* DIRECTIONS
Please make an exact transcription of the records, keeping the pictures out of it.

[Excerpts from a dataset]
________________________

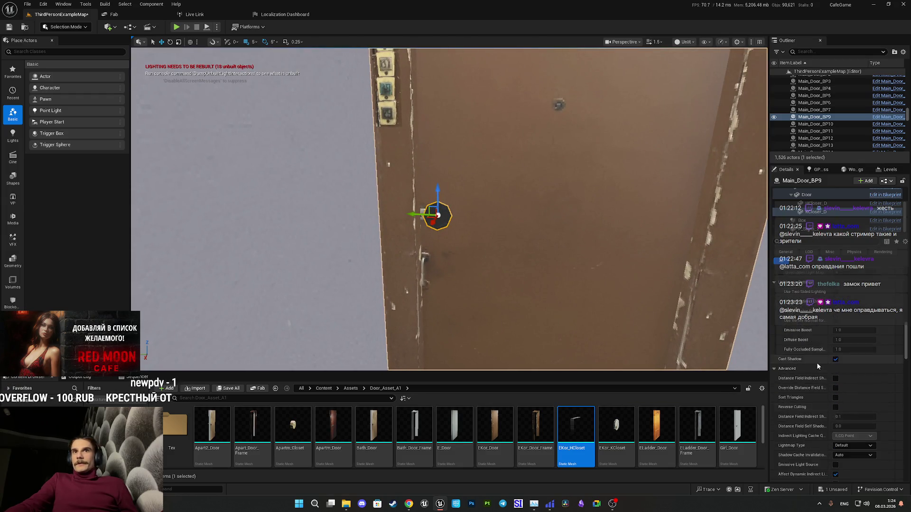
{"action": "scroll", "coordinate": [815, 363], "scroll_direction": "up", "scroll_amount": 4}
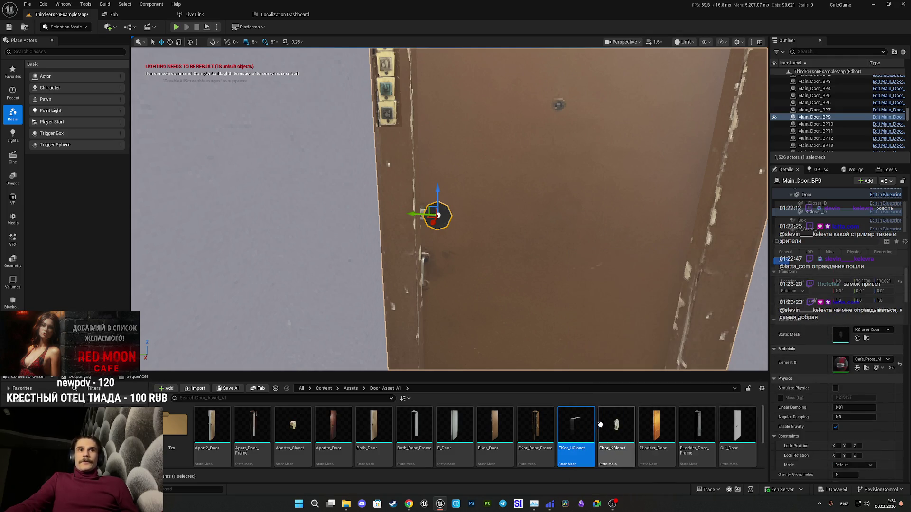
{"action": "left_click", "coordinate": [615, 443]}
{"action": "left_click", "coordinate": [857, 338]}
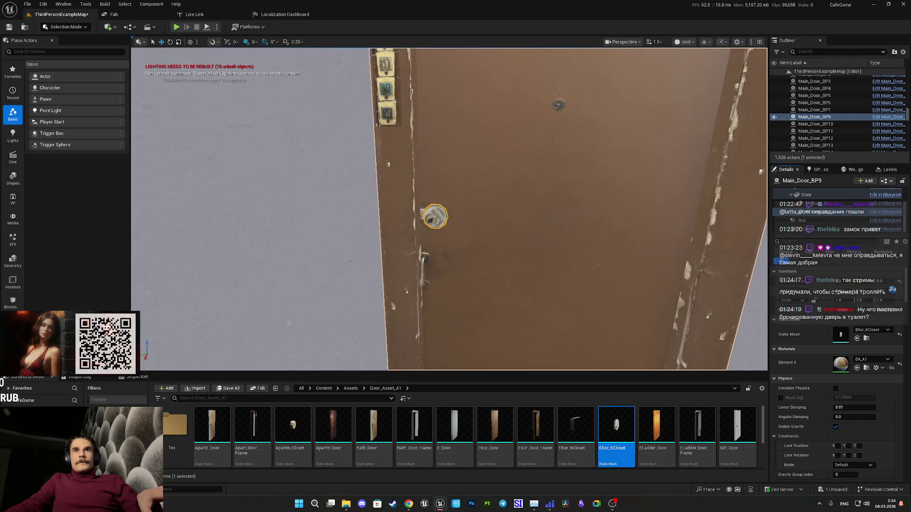
{"action": "key", "text": "s"}
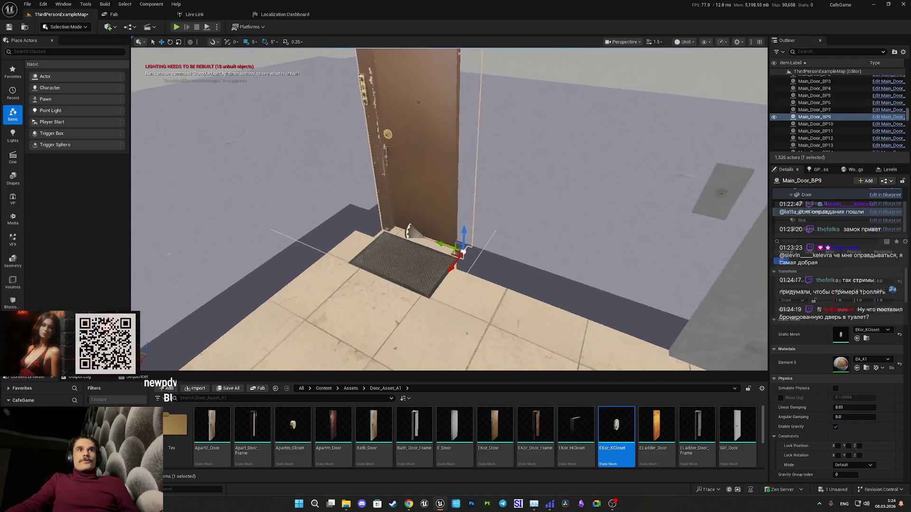
{"action": "key", "text": "a"}
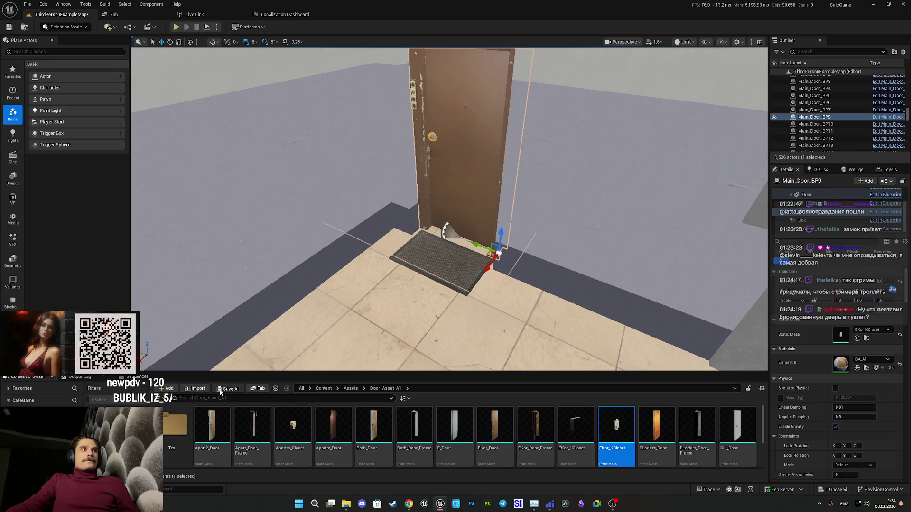
{"action": "left_click", "coordinate": [220, 392]}
Save the map and start a full-screen play-test of the level.
{"action": "left_click", "coordinate": [513, 332]}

________________________

* RESPONSE BELOW
{"action": "scroll", "coordinate": [815, 363], "scroll_direction": "up", "scroll_amount": 4}
{"action": "left_click", "coordinate": [615, 443]}
{"action": "left_click", "coordinate": [857, 338]}
{"action": "key", "text": "s"}
{"action": "key", "text": "a"}
{"action": "left_click", "coordinate": [220, 392]}
Save the map and start a full-screen play-test of the level.
{"action": "left_click", "coordinate": [513, 332]}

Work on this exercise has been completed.